In May 2006, the U.S. Department of Justice filed a complaint on behalf of EPA in the U.S. District Court in Oregon alleging that the developer CDC and contractor BCC violated the asbestos NESHAP regulations when they gutted the interior of a mixed-use four story building when:
- They failed to provide written notification in advance of beginning the asbestos removal in May 2001.
- They did not adequately wet regulated asbestos-containing materials (RACM) during the stripping operation or seal it in leak-tight containers.
- They did not have at least one trained supervisor on site and dumped the waste material without labeling it at an area landfill.
- They failed to keep records of the wastes removed from the building site, as required by the regulations.
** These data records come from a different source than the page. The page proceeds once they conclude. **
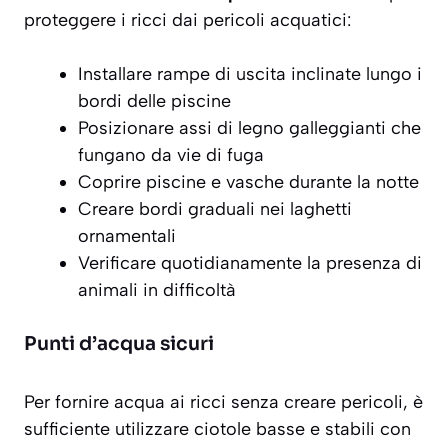
proteggere i ricci dai pericoli acquatici:
Installare rampe di uscita inclinate lungo i
bordi delle piscine
Posizionare assi di legno galleggianti che
fungano da vie di fuga
Coprire piscine e vasche durante la notte
Creare bordi graduali nei laghetti
ornamentali
Verificare quotidianamente la presenza di
animali in difficoltà
Punti d’acqua sicuri
Per fornire acqua ai ricci senza creare pericoli, è
sufficiente utilizzare
ciotole basse e stabili
con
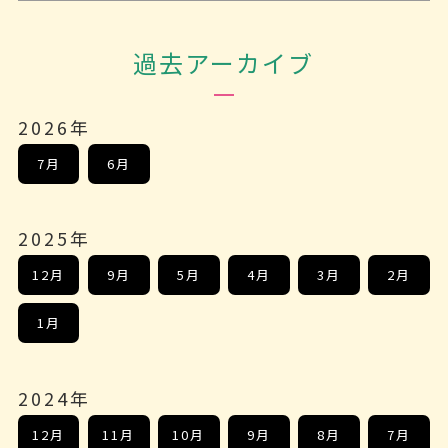
過去アーカイブ
2026年
7月
6月
2025年
12月
9月
5月
4月
3月
2月
1月
2024年
12月
11月
10月
9月
8月
7月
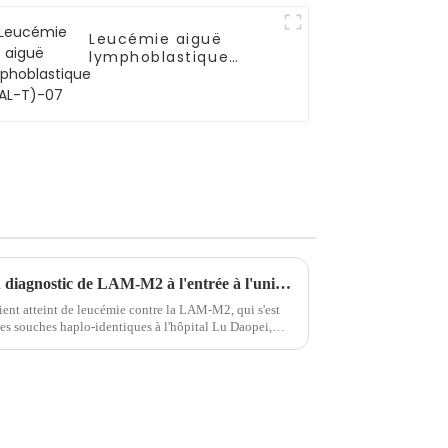
Leucémie aiguë
lymphoblastique
(LAL-T)-07
Témoignage d'un patient : Du diagnostic de LAM-M2 à l'entrée à l'université : un parcours de cinq ans vers la guérison
tient atteint de leucémie contre la LAM-M2, qui s'est
ules souches haplo-identiques à l'hôpital Lu Daopei,
.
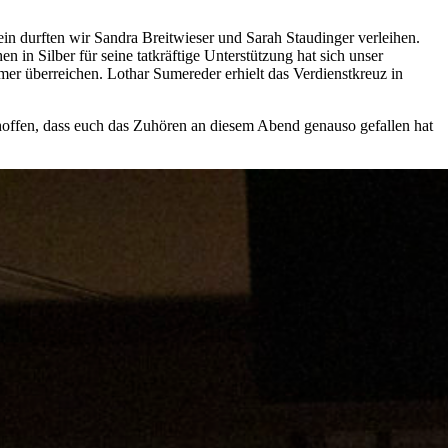
ein durften wir Sandra Breitwieser und Sarah Staudinger verleihen.
 in Silber für seine tatkräftige Unterstützung hat sich unser
r überreichen. Lothar Sumereder erhielt das Verdienstkreuz in
offen, dass euch das Zuhören an diesem Abend genauso gefallen hat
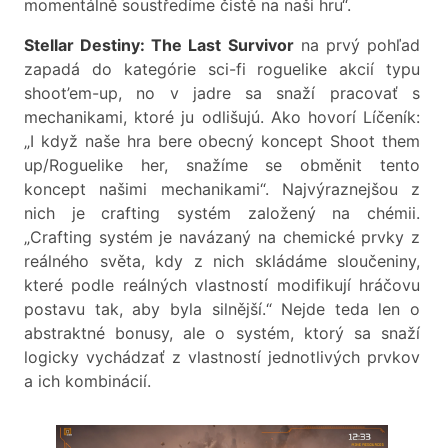
momentálně soustředíme čistě na naši hru“.
Stellar Destiny: The Last Survivor
na prvý pohľad
zapadá do kategórie sci-fi roguelike akcií typu
shoot’em-up, no v jadre sa snaží pracovať s
mechanikami, ktoré ju odlišujú. Ako hovorí Líčeník:
„I když naše hra bere obecný koncept Shoot them
up/Roguelike her, snažíme se obměnit tento
koncept našimi mechanikami“. Najvýraznejšou z
nich je crafting systém založený na chémii.
„Crafting systém je navázaný na chemické prvky z
reálného světa, kdy z nich skládáme sloučeniny,
které podle reálných vlastností modifikují hráčovu
postavu tak, aby byla silnější.“ Nejde teda len o
abstraktné bonusy, ale o systém, ktorý sa snaží
logicky vychádzať z vlastností jednotlivých prvkov
a ich kombinácií.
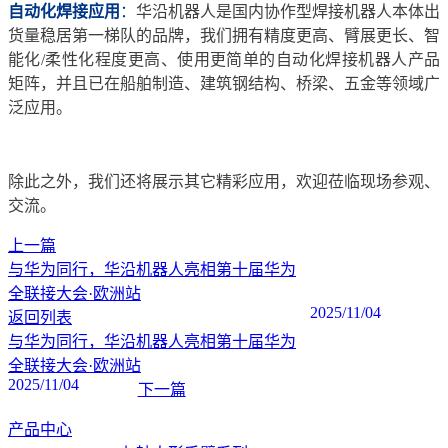
自动化焊接应用
：
华沿机器人是国内协作型焊接机器人本体出
货量稳居第一梯队的品牌，我们拥有精度更高、臂展更长、智
能化/柔性化程度更高、使用更简单的自动化焊接机器人产品
矩阵，并且已在船舶制造、建筑钢结构、桥梁、五金等领域广
泛应用。
除此之外，我们还将展示其它精彩应用，欢迎莅临现场参观、
交流。
上一篇
与华为同行，华沿机器人亮相第十届华为
全联接大会·欧洲站
2025/11/04
返回列表
与华为同行，华沿机器人亮相第十届华为
全联接大会·欧洲站
2025/11/04
下一篇
产品中心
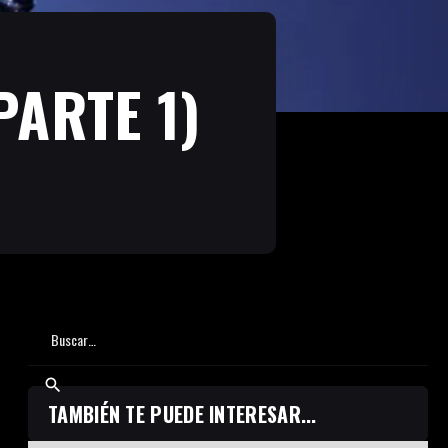
PARTE 1)
TAMBIÉN TE PUEDE INTERESAR...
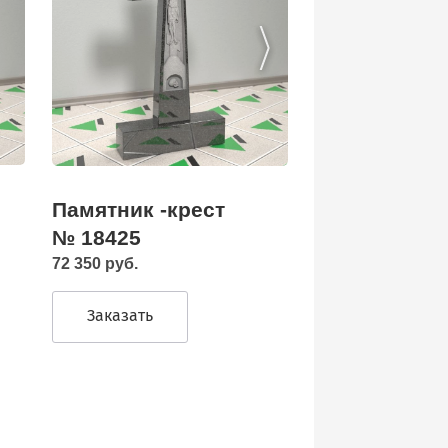
Памятник -крест
№ 18425
72 350 руб.
Заказать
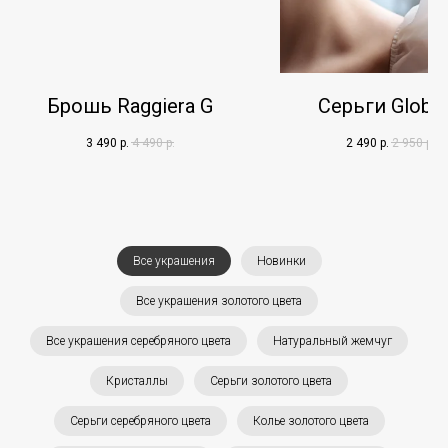
Брошь Raggiera G
Серьги Globo
3 490
р.
4 490
р.
2 490
р.
2 950
р.
Все украшения
Новинки
Все украшения золотого цвета
Все украшения серебряного цвета
Натуральный жемчуг
Кристаллы
Серьги золотого цвета
Серьги серебряного цвета
Колье золотого цвета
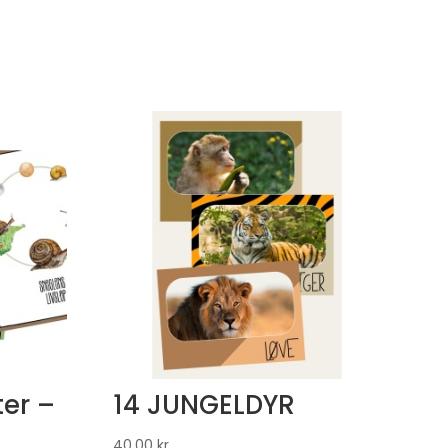
ter –
14 JUNGELDYR
40,00
kr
"We hope that building owners, developers and contractors learn from this situation," said Socorro Rodriguez, EPA's director of Oregon operations. "When you are tearing down or renovating a structure that has asbestos, it is important to notify the proper authorities and follow the asbestos regulations."
In Oregon, the Department of Environmental Quality administers the asbestos NESHAP program and notices are sent to their office.
Federal regulations require a thorough inspection of a facility for the presence of asbestos prior to any demolition or renovation activity, as well as advance notice to EPA or the state or local agency that administers the asbestos NESHAP program. If a threshold amount of asbestos is found, certified asbestos abatement contractors are required to dispose of the material following specific work practices designed to protect public health. These requirements include using water to wet the asbestos during removal, carefully handling, bagging and labeling of wastes, and their proper disposal.